SUPPLIED PASSAGE:
========
Skip to content

Ingestion And Extraction

MVP sources:

  • Kubernetes discovery API.
  • Dynamic Kubernetes list/watch API for all allowed resources.
  • Periodic full list snapshots.
  • Kubernetes Events watch.
  • Local kubeconfig collection for PoC.

The default collector should be a global watcher. It discovers every list/watch-capable GroupVersionResource and stores every observed object in the generic resource history store, subject to the configured filter pipeline.

See Global Watcher Design.

P0 typed extractors:

Pod
Deployment
ReplicaSet
Service
EndpointSlice
Node
Event

P1 typed extractors:

StatefulSet
DaemonSet
Job
CronJob
ConfigMap
Secret metadata only
PVC

P2 typed extractors:

Ingress
Gateway API resources
HPA
PDB
NetworkPolicy
custom resources

Unknown CRDs and resources without typed extractors still get:

  • resource history,
  • latest index,
  • generic metadata identity,
  • basic ownerReferences topology,
  • generic change summary when feasible.
discovery/list/watch event
-> decode
-> apply resource filters
-> resolve object identity
-> deduplicate by doc_hash
-> store resource version
-> update latest index
-> extract topology
-> extract facts
-> extract change summaries
-> commit offset

Filters are ordered, configurable write-path stages. They can discard a whole observation, transform a resource into its retained form, or attach metadata for storage and later audit.

Default filter chain:

resource_policy_filter
-> secret_redaction_filter
-> metadata_normalization_filter
-> resource_version_normalization_filter
-> status_condition_timestamp_normalization_filter
-> leader_election_configmap_normalization_filter
-> high_churn_field_filter
-> change_discard_filter

Filter outcomes:

keep
keep_modified
discard_change
discard_resource

Filter requirements:

  • Run before storage and before doc_hash calculation for retained documents.
  • Persist high-value filter decisions to the audit table, including decisions that discard the resource before a retained version exists.
  • Roll up high-volume low-risk normalization decisions, such as resourceVersion, managedFields, condition timestamp, and leader-election annotation removal, into aggregate time buckets instead of per-object rows.
  • For destructive keep_modified decisions, include structured audit metadata such as removedFields, redactedFields, and policy-specific markers like secretPayloadRemoved so benchmark and safety checks can aggregate them.
  • Make destructive filters explicit so compliance mode can disable or replace them.
  • Keep enough object metadata to write tombstones and close topology edges.

Default behavior:

  • Do not store Secret payloads.
  • Store Secret metadata, refs, and optionally data hashes.
  • Count removed Secret data and stringData fields as redacted fields and fail the safety metric if retained latest Secret JSON still contains either payload field.
========
DATA EXTRACT:
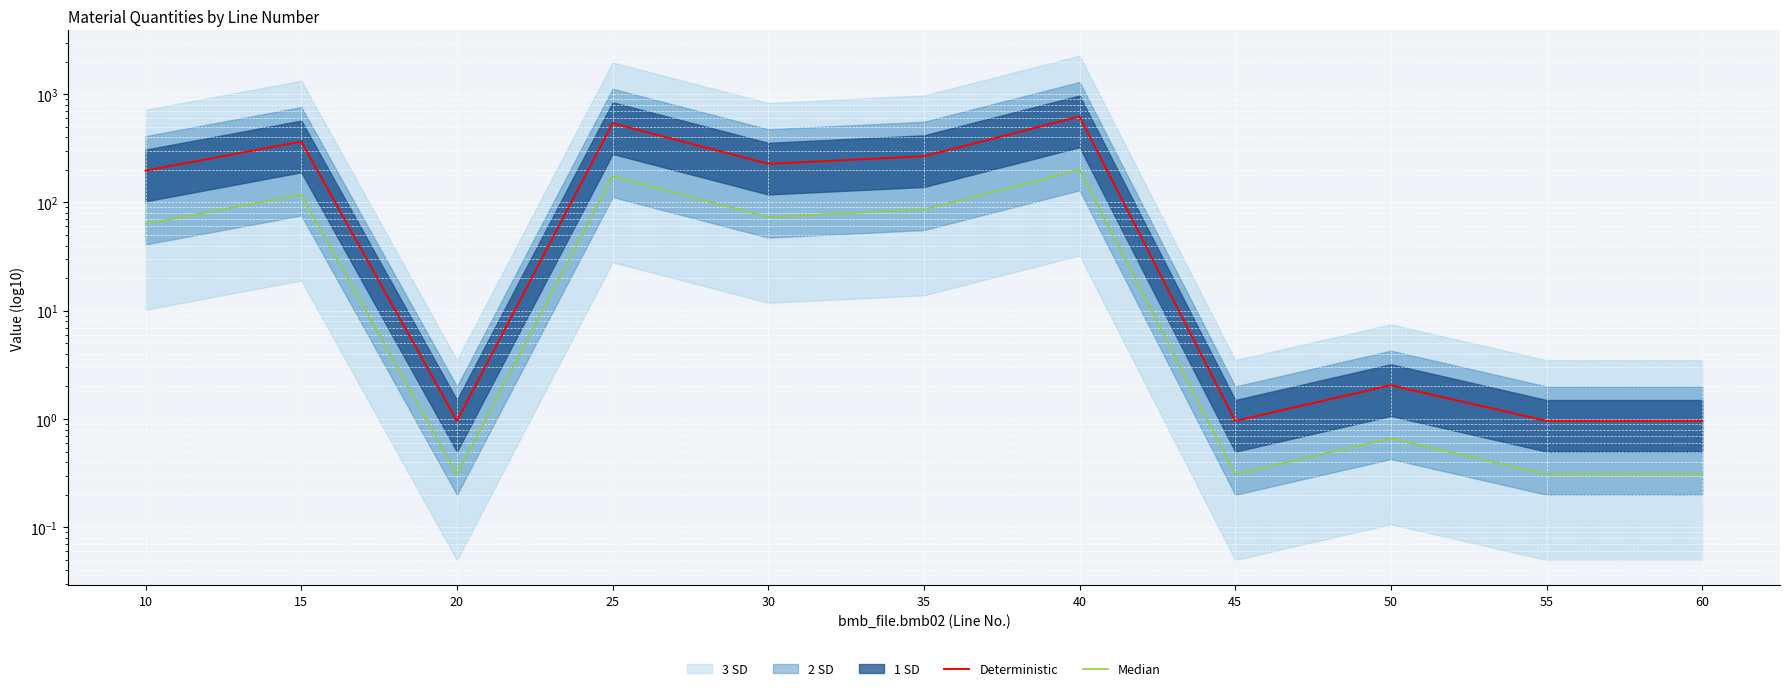

What is the difference between the second highest and second lowest values in the Median series?

173.6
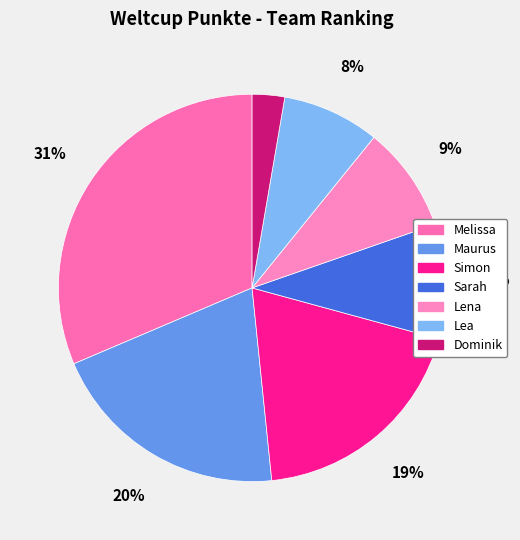

Combined, what portion of the pie is Sarah and Simon?

28.7%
========
WHAT YOU WILL DO:
**A)** Do these statements agree with the ingestion and extraction page? (i) By default, Secret payloads are stored. (ii) Filters run before doc_hash calculation for retained documents. (iii) Unknown CRDs without typed extractors get no resource history. For each, answer yes or no and quote the words of the page that decide it.
**B)** Which filter outcomes does the ingestion and extraction page list? Give all of them.
**C)** Can you carry on the ingestion and extraction page from the point where it stops?

TASK ANSWERS:
**A)**
(i) No: "Do not store Secret payloads."
(ii) Yes: "Run before storage and before doc_hash calculation for retained documents."
(iii) No: "Unknown CRDs and resources without typed extractors still get:" followed by "resource history,"

**B)**
keep
keep_modified
discard_change
discard_resource

**C)**
  • Redact known token-like env values when configured.
  • Keep ConfigMap data by default, but allow path-based exclusion.

Default ignored or normalized fields:

metadata.resourceVersion
metadata.managedFields
status.conditions[*].lastHeartbeatTime
status.conditions[*].lastTransitionTime
metadata.annotations["control-plane.alpha.kubernetes.io/leader"] on ConfigMaps
metadata.annotations["kubectl.kubernetes.io/last-applied-configuration"]

Do not blindly drop status. Status contains most incident evidence. Instead, extract useful status facts and normalize timestamp-only condition churn so the retained document hash tracks state changes rather than heartbeat updates.

Some observations are valid but not useful enough to store as new versions.

Examples:

  • unchanged document hash,
  • only ignored heartbeat fields changed,
  • noisy resources such as Leases when policy chooses skip or downsample.

Discarding a change must still update ingestion metrics and offsets. It must not hide a delete, a UID change, or a topology/fact transition.

The ingestion pipeline preserves DELETED observations even if a change discard filter requests discard_change; the decision is still audited, but the delete observation continues to storage.

The global watcher provides coverage, but some resources need specialized processing profiles for performance and signal quality. A profile can choose a filter chain, extractor set, retention policy, compaction strategy, and queue priority for one GVR.

Default rule:

unknown resources:
generic history + latest index + generic metadata/change summary
known high-value resources:
generic history + resource-specific filters/extractors/index hints

Resource identity resolution should be data-driven before it falls back to compiled defaults. The order is:

1. discovered api_resources persisted from client-go or kubectl discovery
2. CRD definitions observed in the current batch
3. built-in Kubernetes seed resources
4. conservative fallback for unknown resources

Kind-only and resource-only seed matches must not cross API groups. If a grouped resource is not discovered, the resolver should return an explicit conservative fallback for that group rather than borrowing a built-in resource or scope from another group.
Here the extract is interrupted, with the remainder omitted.